● **RECORDS SUPPLIED**
[Start of Attachment]

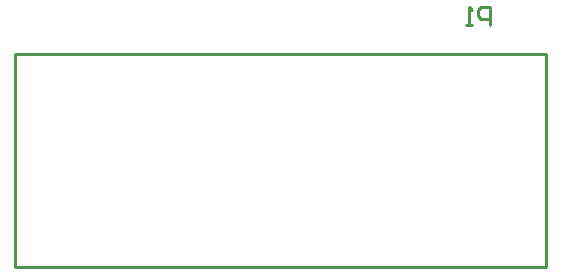
<source format=gbo>
G04 Layer_Color=32896*
%FSLAX25Y25*%
%MOIN*%
G70*
G01*
G75*
%ADD24C,0.01000*%
D24*
X180161Y-383634D02*
Y-312768D01*
Y-383634D02*
X357326D01*
Y-312768D01*
X180161D02*
X357326D01*
X338583Y-303150D02*
Y-297151D01*
X335584D01*
X334584Y-298151D01*
Y-300151D01*
X335584Y-301150D01*
X338583D01*
X332585Y-303150D02*
X330585D01*
X331585D01*
Y-297151D01*
X332585Y-298151D01*
M02*

</source>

[End of Attachment]

● **REQUIREMENT**
When you retype the material above, copy each line exactly and drop whatever images appear in it.

● **ANSWER SPACE**
<source format=gbo>
G04 Layer_Color=32896*
%FSLAX25Y25*%
%MOIN*%
G70*
G01*
G75*
%ADD24C,0.01000*%
D24*
X180161Y-383634D02*
Y-312768D01*
Y-383634D02*
X357326D01*
Y-312768D01*
X180161D02*
X357326D01*
X338583Y-303150D02*
Y-297151D01*
X335584D01*
X334584Y-298151D01*
Y-300151D01*
X335584Y-301150D01*
X338583D01*
X332585Y-303150D02*
X330585D01*
X331585D01*
Y-297151D01*
X332585Y-298151D01*
M02*

</source>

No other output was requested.